About this exercise: First find the line with "X15300Y-10200D03*" in the entries below, then set down exactly every line through the line with "X16196Y-13937D03*", that line included.

___ Exercise data ___

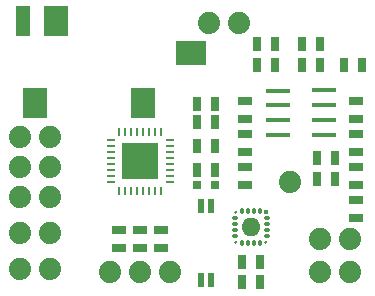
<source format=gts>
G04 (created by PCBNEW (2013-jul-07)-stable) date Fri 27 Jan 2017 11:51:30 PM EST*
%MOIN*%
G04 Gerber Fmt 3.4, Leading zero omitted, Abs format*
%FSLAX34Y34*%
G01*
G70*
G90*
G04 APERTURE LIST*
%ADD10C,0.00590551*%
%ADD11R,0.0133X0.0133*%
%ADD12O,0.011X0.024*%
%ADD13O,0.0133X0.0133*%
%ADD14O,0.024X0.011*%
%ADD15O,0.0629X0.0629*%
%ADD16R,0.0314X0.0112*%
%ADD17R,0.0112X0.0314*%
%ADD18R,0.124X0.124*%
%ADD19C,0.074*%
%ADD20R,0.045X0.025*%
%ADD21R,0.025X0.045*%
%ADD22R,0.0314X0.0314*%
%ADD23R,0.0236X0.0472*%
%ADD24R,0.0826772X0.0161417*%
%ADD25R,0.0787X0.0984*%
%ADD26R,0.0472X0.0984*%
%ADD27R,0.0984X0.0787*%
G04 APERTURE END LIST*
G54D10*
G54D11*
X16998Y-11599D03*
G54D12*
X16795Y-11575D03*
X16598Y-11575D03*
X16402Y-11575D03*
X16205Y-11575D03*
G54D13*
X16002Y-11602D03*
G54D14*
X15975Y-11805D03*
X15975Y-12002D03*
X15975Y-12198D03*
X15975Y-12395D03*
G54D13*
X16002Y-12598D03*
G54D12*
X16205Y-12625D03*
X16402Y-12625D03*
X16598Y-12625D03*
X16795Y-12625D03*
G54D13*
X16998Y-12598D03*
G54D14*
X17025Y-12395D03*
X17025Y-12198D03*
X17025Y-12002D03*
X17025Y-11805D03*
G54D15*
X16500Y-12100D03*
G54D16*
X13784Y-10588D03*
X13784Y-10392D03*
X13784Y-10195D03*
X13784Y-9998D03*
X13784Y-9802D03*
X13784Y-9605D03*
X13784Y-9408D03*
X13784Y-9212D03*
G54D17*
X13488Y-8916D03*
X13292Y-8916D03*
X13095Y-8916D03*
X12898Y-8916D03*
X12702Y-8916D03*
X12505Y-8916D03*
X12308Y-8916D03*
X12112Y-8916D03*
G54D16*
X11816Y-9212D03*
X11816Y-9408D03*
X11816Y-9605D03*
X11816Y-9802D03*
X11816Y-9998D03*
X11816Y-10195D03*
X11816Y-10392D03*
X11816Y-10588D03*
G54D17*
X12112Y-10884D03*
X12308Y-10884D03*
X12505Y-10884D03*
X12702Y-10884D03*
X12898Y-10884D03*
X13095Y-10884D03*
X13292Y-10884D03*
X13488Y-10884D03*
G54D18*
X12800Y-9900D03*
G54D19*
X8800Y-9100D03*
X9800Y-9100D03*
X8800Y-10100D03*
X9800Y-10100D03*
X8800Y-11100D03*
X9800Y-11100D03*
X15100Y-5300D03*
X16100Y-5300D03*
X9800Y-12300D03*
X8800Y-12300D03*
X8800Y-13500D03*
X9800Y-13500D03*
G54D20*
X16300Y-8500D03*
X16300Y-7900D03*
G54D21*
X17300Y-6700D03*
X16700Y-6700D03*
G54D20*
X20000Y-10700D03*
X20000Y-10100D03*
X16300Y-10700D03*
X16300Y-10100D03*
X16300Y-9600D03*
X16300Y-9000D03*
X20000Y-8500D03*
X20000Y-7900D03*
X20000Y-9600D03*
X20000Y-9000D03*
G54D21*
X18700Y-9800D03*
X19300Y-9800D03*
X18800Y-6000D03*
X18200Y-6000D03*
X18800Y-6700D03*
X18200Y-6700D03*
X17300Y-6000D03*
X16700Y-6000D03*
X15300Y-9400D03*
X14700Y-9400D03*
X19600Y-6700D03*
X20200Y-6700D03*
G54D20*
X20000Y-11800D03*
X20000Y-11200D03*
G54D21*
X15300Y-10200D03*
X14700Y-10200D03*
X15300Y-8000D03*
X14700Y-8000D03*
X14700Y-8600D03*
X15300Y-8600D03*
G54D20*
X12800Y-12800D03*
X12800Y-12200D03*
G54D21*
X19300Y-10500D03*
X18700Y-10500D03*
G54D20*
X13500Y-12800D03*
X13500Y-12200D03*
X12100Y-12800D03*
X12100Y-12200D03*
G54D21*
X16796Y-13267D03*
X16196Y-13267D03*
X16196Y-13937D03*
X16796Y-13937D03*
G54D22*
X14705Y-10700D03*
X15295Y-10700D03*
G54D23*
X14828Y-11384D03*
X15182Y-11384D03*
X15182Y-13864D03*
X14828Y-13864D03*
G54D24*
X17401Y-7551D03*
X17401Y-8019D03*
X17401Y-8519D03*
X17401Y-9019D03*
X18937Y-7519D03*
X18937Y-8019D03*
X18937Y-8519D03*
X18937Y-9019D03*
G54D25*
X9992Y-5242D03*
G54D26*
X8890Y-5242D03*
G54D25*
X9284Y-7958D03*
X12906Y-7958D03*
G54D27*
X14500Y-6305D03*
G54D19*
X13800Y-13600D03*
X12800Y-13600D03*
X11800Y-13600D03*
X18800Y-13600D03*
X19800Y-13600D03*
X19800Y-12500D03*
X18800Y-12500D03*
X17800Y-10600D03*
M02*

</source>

___

Output of the task:
X15300Y-10200D03*
X14700Y-10200D03*
X15300Y-8000D03*
X14700Y-8000D03*
X14700Y-8600D03*
X15300Y-8600D03*
G54D20*
X12800Y-12800D03*
X12800Y-12200D03*
G54D21*
X19300Y-10500D03*
X18700Y-10500D03*
G54D20*
X13500Y-12800D03*
X13500Y-12200D03*
X12100Y-12800D03*
X12100Y-12200D03*
G54D21*
X16796Y-13267D03*
X16196Y-13267D03*
X16196Y-13937D03*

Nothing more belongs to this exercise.